# JW Benson identification



## Trevmando (Jun 2, 2015)

Hi all,

this is my first post. I've just won a JW Benson pocket watch on eBay, and the dial is unsigned, as is the movement, but the mechanism dust cover is engraved JW Benson by warrant to the queen etc. the hallmarks of the case are all for 1884. The back cover and dust cover both have '1296' engraved on them (serial number, or style).

i assume that it is a bought in mechanism (unless it was put together later!!) rather than one made by Benson. I'm curious really - I've only seen signed ones of this type of age on the Internet.

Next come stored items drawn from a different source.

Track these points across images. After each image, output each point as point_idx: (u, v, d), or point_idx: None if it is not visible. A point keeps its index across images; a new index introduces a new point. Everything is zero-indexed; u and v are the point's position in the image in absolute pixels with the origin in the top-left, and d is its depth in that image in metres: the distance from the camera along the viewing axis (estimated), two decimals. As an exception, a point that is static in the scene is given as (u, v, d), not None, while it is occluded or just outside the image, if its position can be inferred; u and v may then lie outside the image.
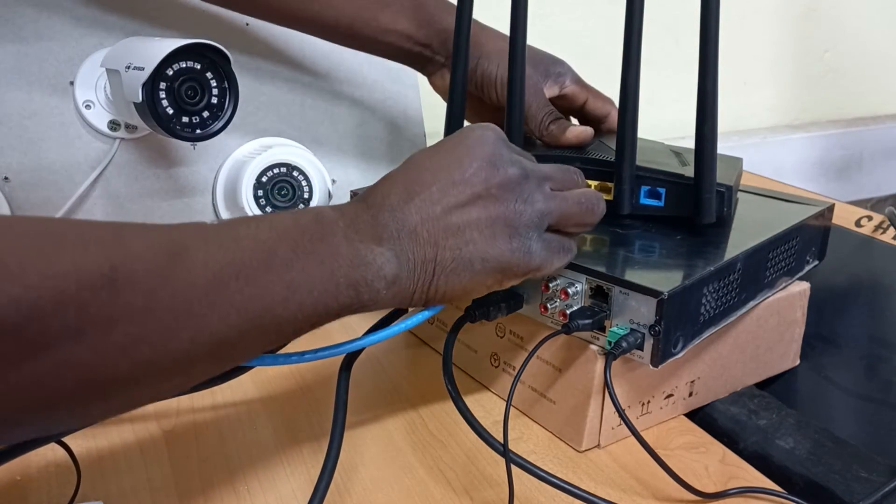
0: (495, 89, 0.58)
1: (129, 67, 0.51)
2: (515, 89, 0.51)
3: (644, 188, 0.50)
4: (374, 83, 0.70)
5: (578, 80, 0.61)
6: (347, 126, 0.70)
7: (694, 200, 0.49)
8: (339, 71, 0.69)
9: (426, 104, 0.75)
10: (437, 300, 0.38)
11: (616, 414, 0.41)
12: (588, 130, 0.56)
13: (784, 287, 0.53)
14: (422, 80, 0.68)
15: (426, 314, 0.41)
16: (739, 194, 0.60)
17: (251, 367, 0.40)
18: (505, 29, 0.51)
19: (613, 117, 0.60)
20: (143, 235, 0.29)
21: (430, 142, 0.72)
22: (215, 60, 0.52)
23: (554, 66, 0.60)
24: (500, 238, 0.37)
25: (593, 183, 0.52)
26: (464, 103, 0.54)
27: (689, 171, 0.49)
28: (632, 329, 0.42)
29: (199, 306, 0.29)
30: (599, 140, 0.57)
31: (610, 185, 0.51)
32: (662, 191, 0.50)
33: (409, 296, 0.37)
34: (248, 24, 0.65)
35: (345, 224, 0.35)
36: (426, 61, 0.61)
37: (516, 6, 0.50)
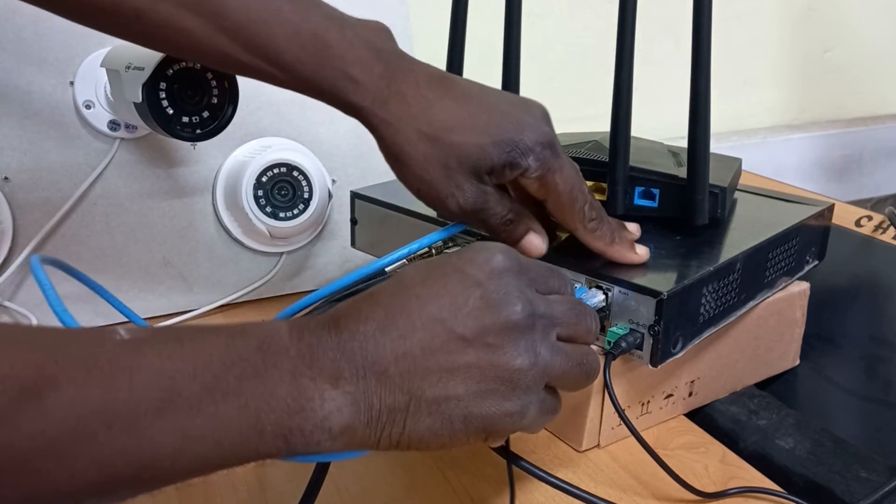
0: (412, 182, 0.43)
1: (129, 67, 0.51)
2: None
3: (638, 189, 0.50)
4: (373, 83, 0.70)
5: (545, 164, 0.40)
6: (347, 126, 0.70)
7: (686, 202, 0.49)
8: (339, 71, 0.69)
9: (426, 104, 0.75)
10: (407, 448, 0.31)
11: (616, 414, 0.41)
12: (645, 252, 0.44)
13: (784, 287, 0.53)
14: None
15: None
16: (739, 194, 0.60)
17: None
18: (499, 32, 0.51)
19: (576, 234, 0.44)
20: (8, 356, 0.23)
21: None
22: (215, 60, 0.52)
23: (518, 137, 0.40)
24: (492, 397, 0.30)
25: (588, 183, 0.52)
26: None
27: (683, 172, 0.49)
28: (631, 329, 0.42)
29: (42, 461, 0.23)
30: (595, 140, 0.57)
31: (604, 185, 0.51)
32: (657, 192, 0.50)
33: (372, 444, 0.30)
34: (247, 25, 0.65)
35: (297, 353, 0.28)
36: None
37: (510, 5, 0.50)
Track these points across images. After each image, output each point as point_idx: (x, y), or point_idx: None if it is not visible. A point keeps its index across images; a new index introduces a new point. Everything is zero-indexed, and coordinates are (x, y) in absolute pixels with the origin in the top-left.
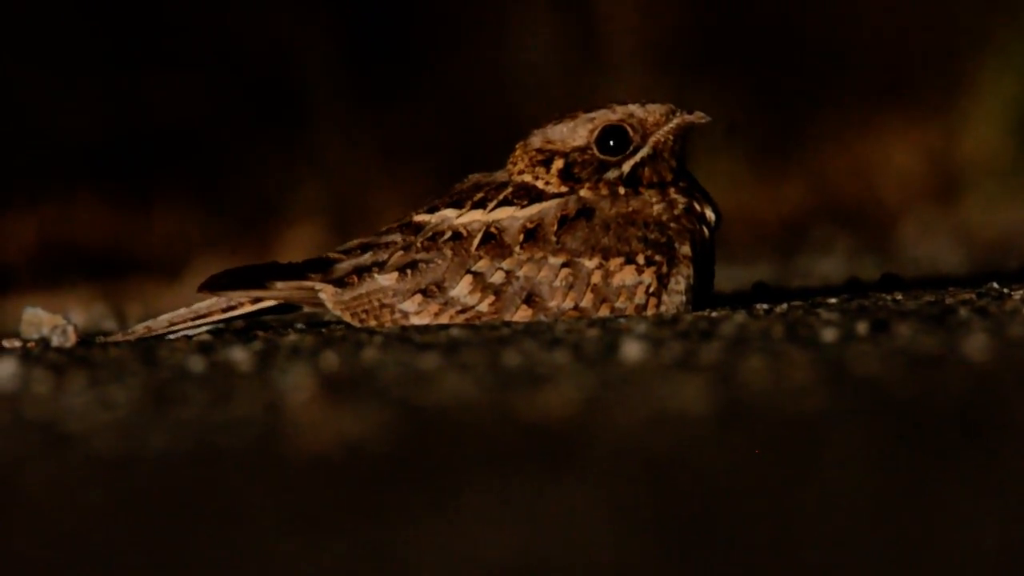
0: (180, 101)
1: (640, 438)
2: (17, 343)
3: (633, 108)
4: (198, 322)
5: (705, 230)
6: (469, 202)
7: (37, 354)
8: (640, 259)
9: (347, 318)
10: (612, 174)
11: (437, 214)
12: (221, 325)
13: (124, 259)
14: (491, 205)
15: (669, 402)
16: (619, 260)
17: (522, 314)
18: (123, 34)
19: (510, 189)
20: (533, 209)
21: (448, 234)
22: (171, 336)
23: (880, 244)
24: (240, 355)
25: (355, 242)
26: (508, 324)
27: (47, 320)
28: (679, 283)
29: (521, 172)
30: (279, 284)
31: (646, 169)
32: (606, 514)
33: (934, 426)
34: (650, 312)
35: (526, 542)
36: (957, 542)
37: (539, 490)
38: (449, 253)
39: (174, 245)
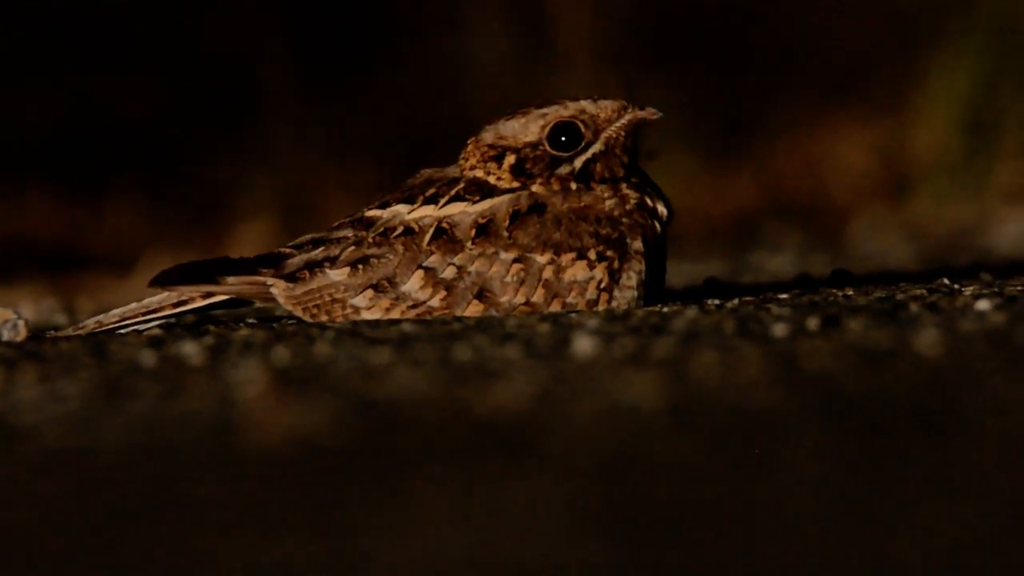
0: (130, 97)
1: (593, 433)
2: None
3: (585, 104)
4: (149, 317)
5: (657, 225)
6: (421, 197)
7: None
8: (592, 254)
9: (298, 313)
10: (564, 170)
11: (389, 209)
12: (172, 320)
13: (75, 254)
14: (443, 200)
15: (621, 397)
16: (571, 255)
17: (473, 309)
18: (73, 30)
19: (462, 184)
20: (485, 204)
21: (400, 229)
22: (122, 331)
23: (831, 240)
24: (191, 349)
25: (307, 237)
26: (460, 319)
27: None
28: (631, 278)
29: (473, 168)
30: (230, 279)
31: (598, 165)
32: (560, 508)
33: (886, 421)
34: (602, 307)
35: (480, 537)
36: (911, 537)
37: (493, 485)
38: (401, 248)
39: (125, 240)
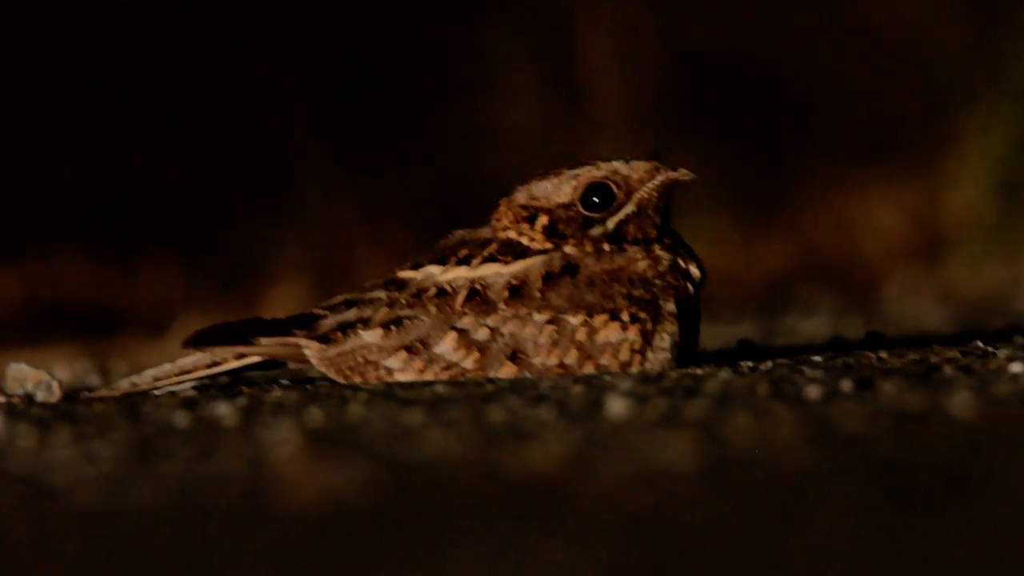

i'd appreciate anybody's thoughts on it. I'll try to attach photos.

thanks, Trev

ok, photos don't seem to want to load, here's links to the pics on photobucket

http://s1045.photobucket.com/user/Trevmando/media/image.jpg1_zpsuswsspau.jpg.html

http://s1045.photobucket.com/user/Trevmando/media/image.jpg4_zps2wesxkvd.jpg.html

http://s1045.photobucket.com/user/Trevmando/media/image.jpg3_zpsfk3yj1ac.jpg.html

http://s1045.photobucket.com/user/Trevmando/media/image.jpg2_zpsjzhpoluo.jpg.html


----------



## hartley353 (Nov 8, 2013)

None of my Benson watches has a unsigned movement regardless of where it was sourced, dials get damaged and changed over the years so can be unsigned. My silver cased Benson's also have JWB stamped alongside the silver marks. Hope this is of some help, you have a conundrom.


----------



## Paul Audemars (Oct 31, 2013)

My ancestors were suppliers to Benson in the 1870s-1880s (so were my father and grandfather in the 20thC) *but *(and I am no kind of expert) that doesn't look to me like their work.

Nevertheless please have a look to see if there is any sort of serial number on the movement itself.

You never know.................

Paul

www.audemars.co.uk


----------